[Stored data]
>>>>>

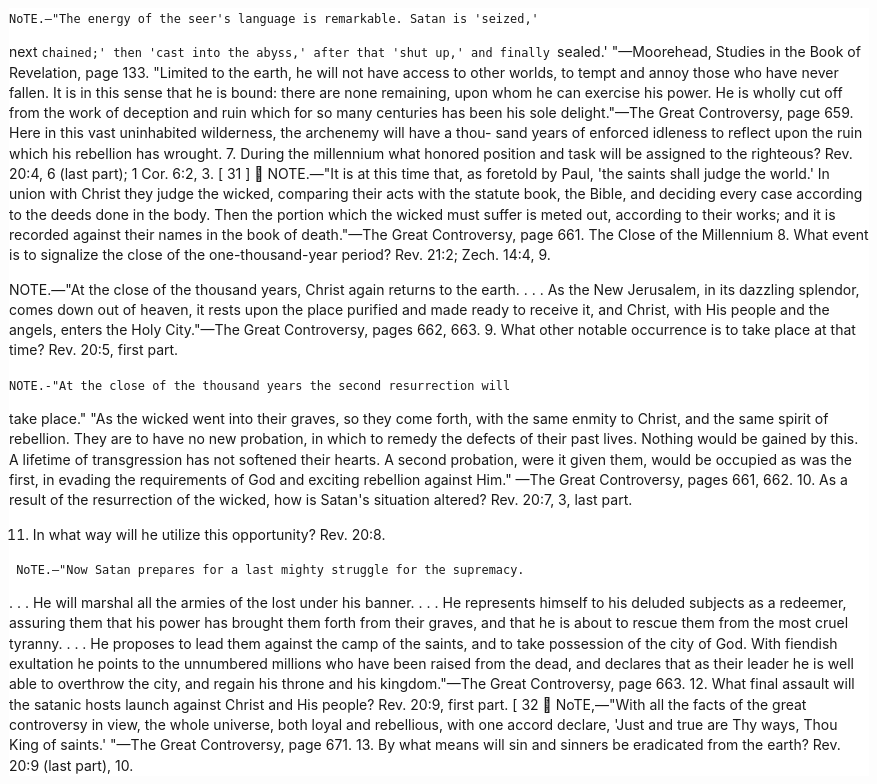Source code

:     NoTE.—"The energy of the seer's language is remarkable. Satan is 'seized,'
next `chained;' then 'cast into the abyss,' after that 'shut up,' and finally
`sealed.' "—Moorehead, Studies in the Book of Revelation, page 133.
    "Limited to the earth, he will not have access to other worlds, to tempt
and annoy those who have never fallen. It is in this sense that he is bound:
there are none remaining, upon whom he can exercise his power. He is wholly
cut off from the work of deception and ruin which for so many centuries has
been his sole delight."—The Great Controversy, page 659.
    Here in this vast uninhabited wilderness, the archenemy will have a thou-
sand years of enforced idleness to reflect upon the ruin which his rebellion
has wrought.
   7. During the millennium what honored position and task will
be assigned to the righteous? Rev. 20:4, 6 (last part); 1 Cor. 6:2, 3.
                                     [ 31 ]
    NOTE.—"It is at this time that, as foretold by Paul, 'the saints shall judge
the world.' In union with Christ they judge the wicked, comparing their
acts with the statute book, the Bible, and deciding every case according to
the deeds done in the body. Then the portion which the wicked must suffer
is meted out, according to their works; and it is recorded against their names
in the book of death."—The Great Controversy, page 661.
                     The Close of the Millennium
   8. What event is to signalize the close of the one-thousand-year
period? Rev. 21:2; Zech. 14:4, 9.


   NOTE.—"At the close of the thousand years, Christ again returns to the
earth. . . . As the New Jerusalem, in its dazzling splendor, comes down out
of heaven, it rests upon the place purified and made ready to receive it, and
Christ, with His people and the angels, enters the Holy City."—The Great
Controversy, pages 662, 663.
  9. What other notable occurrence is to take place at that time?
Rev. 20:5, first part.


    NOTE.-"At the close of the thousand years the second resurrection will
take place." "As the wicked went into their graves, so they come forth, with
the same enmity to Christ, and the same spirit of rebellion. They are to have
no new probation, in which to remedy the defects of their past lives. Nothing
would be gained by this. A lifetime of transgression has not softened their
hearts. A second probation, were it given them, would be occupied as was the
first, in evading the requirements of God and exciting rebellion against Him."
—The Great Controversy, pages 661, 662.
    10. As a result of the resurrection of the wicked, how is Satan's
situation altered? Rev. 20:7, 3, last part.


   11. In what way will he utilize this opportunity? Rev. 20:8.


     NoTE.—"Now Satan prepares for a last mighty struggle for the supremacy.
. . . He will marshal all the armies of the lost under his banner. . . . He
represents himself to his deluded subjects as a redeemer, assuring them that
his power has brought them forth from their graves, and that he is about to
rescue them from the most cruel tyranny. . . . He proposes to lead them
against the camp of the saints, and to take possession of the city of God.
With fiendish exultation he points to the unnumbered millions who have
been raised from the dead, and declares that as their leader he is well able to
overthrow the city, and regain his throne and his kingdom."—The Great
Controversy, page 663.
  12. What final assault will the satanic hosts launch against
Christ and His people? Rev. 20:9, first part.
                                     [ 32
   NoTE,—"With all the facts of the great controversy in view, the whole
universe, both loyal and rebellious, with one accord declare, 'Just and true are
Thy ways, Thou King of saints.' "—The Great Controversy, page 671.
   13. By what means will sin and sinners be eradicated from the
earth? Rev. 20:9 (last part), 10.
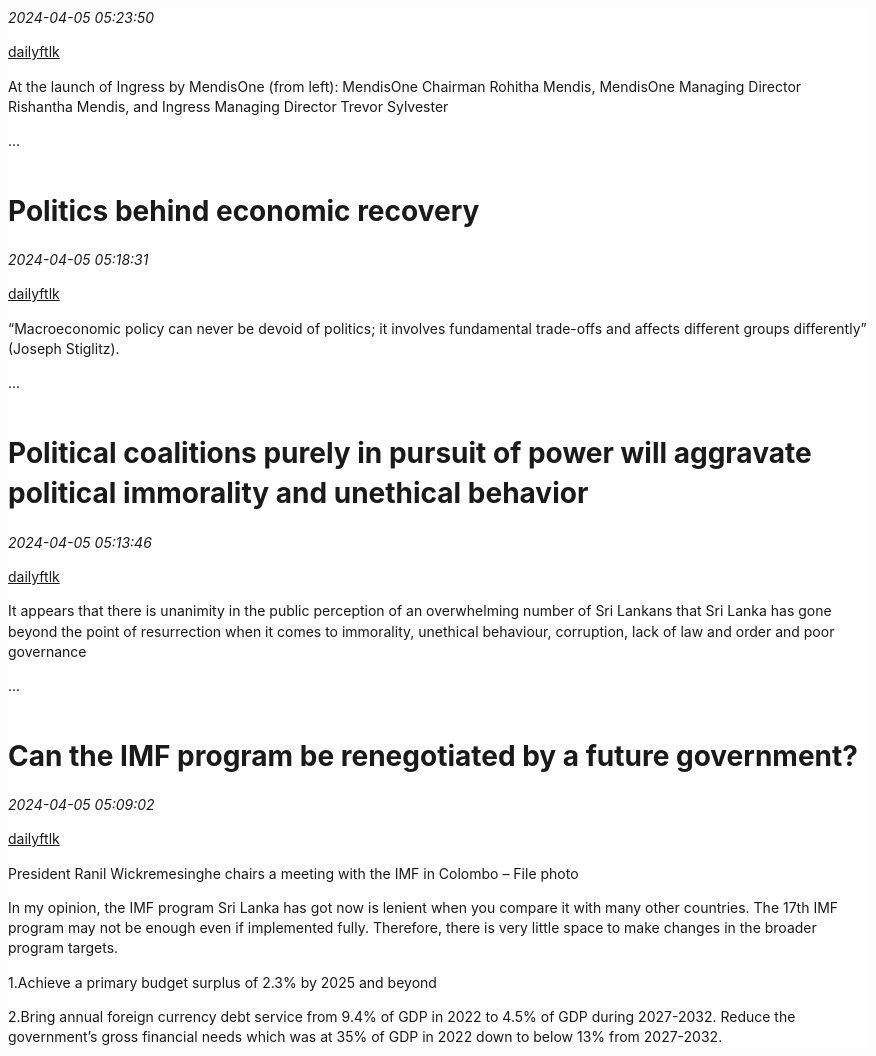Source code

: *2024-04-05 05:23:50*

[dailyftlk](https://www.ft.lk/business/Launch-of-Ingress-by-MendisOne-Creating-lasting-visual-stories/34-760330)

At the launch of Ingress by MendisOne (from left): MendisOne Chairman Rohitha Mendis, MendisOne Managing Director Rishantha Mendis, and Ingress Managing Director Trevor Sylvester

...



# Politics behind economic recovery

*2024-04-05 05:18:31*

[dailyftlk](https://www.ft.lk/columns/Politics-behind-economic-recovery/4-760329)

“Macroeconomic policy can never be devoid of politics; it involves fundamental trade-offs and affects different groups differently” (Joseph Stiglitz).

...



# Political coalitions purely in pursuit of power will aggravate political immorality and unethical behavior

*2024-04-05 05:13:46*

[dailyftlk](https://www.ft.lk/columns/Political-coalitions-purely-in-pursuit-of-power-will-aggravate-political-immorality-and-unethical-behavior/4-760328)

It appears that there is unanimity in the public perception of an overwhelming number of Sri Lankans that Sri Lanka has gone beyond the point of resurrection when it comes to immorality, unethical behaviour, corruption, lack of law and order and poor governance

...



# Can the IMF program be renegotiated by a future government?

*2024-04-05 05:09:02*

[dailyftlk](https://www.ft.lk/columns/Can-the-IMF-program-be-renegotiated-by-a-future-government/4-760327)

President Ranil Wickremesinghe chairs a meeting with the IMF in Colombo – File photo

In my opinion, the IMF program Sri Lanka has got now is lenient when you compare it with many other countries. The 17th IMF program may not be enough even if implemented fully. Therefore, there is very little space to make changes in the broader program targets.

1.Achieve a primary budget surplus of 2.3% by 2025 and beyond

2.Bring annual foreign currency debt service from 9.4% of GDP in 2022 to 4.5% of GDP during 2027-2032. Reduce the government’s gross financial needs which was at 35% of GDP in 2022 down to below 13% from 2027-2032.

<<<<<

(About this exercise) Reproduce all of the records above word for word, omitting the pictures.

(Response to this exercise)
Source code

:     NoTE.—"The energy of the seer's language is remarkable. Satan is 'seized,'
next `chained;' then 'cast into the abyss,' after that 'shut up,' and finally
`sealed.' "—Moorehead, Studies in the Book of Revelation, page 133.
    "Limited to the earth, he will not have access to other worlds, to tempt
and annoy those who have never fallen. It is in this sense that he is bound:
there are none remaining, upon whom he can exercise his power. He is wholly
cut off from the work of deception and ruin which for so many centuries has
been his sole delight."—The Great Controversy, page 659.
    Here in this vast uninhabited wilderness, the archenemy will have a thou-
sand years of enforced idleness to reflect upon the ruin which his rebellion
has wrought.
   7. During the millennium what honored position and task will
be assigned to the righteous? Rev. 20:4, 6 (last part); 1 Cor. 6:2, 3.
                                     [ 31 ]
    NOTE.—"It is at this time that, as foretold by Paul, 'the saints shall judge
the world.' In union with Christ they judge the wicked, comparing their
acts with the statute book, the Bible, and deciding every case according to
the deeds done in the body. Then the portion which the wicked must suffer
is meted out, according to their works; and it is recorded against their names
in the book of death."—The Great Controversy, page 661.
                     The Close of the Millennium
   8. What event is to signalize the close of the one-thousand-year
period? Rev. 21:2; Zech. 14:4, 9.


   NOTE.—"At the close of the thousand years, Christ again returns to the
earth. . . . As the New Jerusalem, in its dazzling splendor, comes down out
of heaven, it rests upon the place purified and made ready to receive it, and
Christ, with His people and the angels, enters the Holy City."—The Great
Controversy, pages 662, 663.
  9. What other notable occurrence is to take place at that time?
Rev. 20:5, first part.


    NOTE.-"At the close of the thousand years the second resurrection will
take place." "As the wicked went into their graves, so they come forth, with
the same enmity to Christ, and the same spirit of rebellion. They are to have
no new probation, in which to remedy the defects of their past lives. Nothing
would be gained by this. A lifetime of transgression has not softened their
hearts. A second probation, were it given them, would be occupied as was the
first, in evading the requirements of God and exciting rebellion against Him."
—The Great Controversy, pages 661, 662.
    10. As a result of the resurrection of the wicked, how is Satan's
situation altered? Rev. 20:7, 3, last part.


   11. In what way will he utilize this opportunity? Rev. 20:8.


     NoTE.—"Now Satan prepares for a last mighty struggle for the supremacy.
. . . He will marshal all the armies of the lost under his banner. . . . He
represents himself to his deluded subjects as a redeemer, assuring them that
his power has brought them forth from their graves, and that he is about to
rescue them from the most cruel tyranny. . . . He proposes to lead them
against the camp of the saints, and to take possession of the city of God.
With fiendish exultation he points to the unnumbered millions who have
been raised from the dead, and declares that as their leader he is well able to
overthrow the city, and regain his throne and his kingdom."—The Great
Controversy, page 663.
  12. What final assault will the satanic hosts launch against
Christ and His people? Rev. 20:9, first part.
                                     [ 32
   NoTE,—"With all the facts of the great controversy in view, the whole
universe, both loyal and rebellious, with one accord declare, 'Just and true are
Thy ways, Thou King of saints.' "—The Great Controversy, page 671.
   13. By what means will sin and sinners be eradicated from the
earth? Rev. 20:9 (last part), 10.
Source code

: *2024-04-05 05:23:50*

[dailyftlk](https://www.ft.lk/business/Launch-of-Ingress-by-MendisOne-Creating-lasting-visual-stories/34-760330)

At the launch of Ingress by MendisOne (from left): MendisOne Chairman Rohitha Mendis, MendisOne Managing Director Rishantha Mendis, and Ingress Managing Director Trevor Sylvester

...



# Politics behind economic recovery

*2024-04-05 05:18:31*

[dailyftlk](https://www.ft.lk/columns/Politics-behind-economic-recovery/4-760329)

“Macroeconomic policy can never be devoid of politics; it involves fundamental trade-offs and affects different groups differently” (Joseph Stiglitz).

...



# Political coalitions purely in pursuit of power will aggravate political immorality and unethical behavior

*2024-04-05 05:13:46*

[dailyftlk](https://www.ft.lk/columns/Political-coalitions-purely-in-pursuit-of-power-will-aggravate-political-immorality-and-unethical-behavior/4-760328)

It appears that there is unanimity in the public perception of an overwhelming number of Sri Lankans that Sri Lanka has gone beyond the point of resurrection when it comes to immorality, unethical behaviour, corruption, lack of law and order and poor governance

...



# Can the IMF program be renegotiated by a future government?

*2024-04-05 05:09:02*

[dailyftlk](https://www.ft.lk/columns/Can-the-IMF-program-be-renegotiated-by-a-future-government/4-760327)

President Ranil Wickremesinghe chairs a meeting with the IMF in Colombo – File photo

In my opinion, the IMF program Sri Lanka has got now is lenient when you compare it with many other countries. The 17th IMF program may not be enough even if implemented fully. Therefore, there is very little space to make changes in the broader program targets.

1.Achieve a primary budget surplus of 2.3% by 2025 and beyond

2.Bring annual foreign currency debt service from 9.4% of GDP in 2022 to 4.5% of GDP during 2027-2032. Reduce the government’s gross financial needs which was at 35% of GDP in 2022 down to below 13% from 2027-2032.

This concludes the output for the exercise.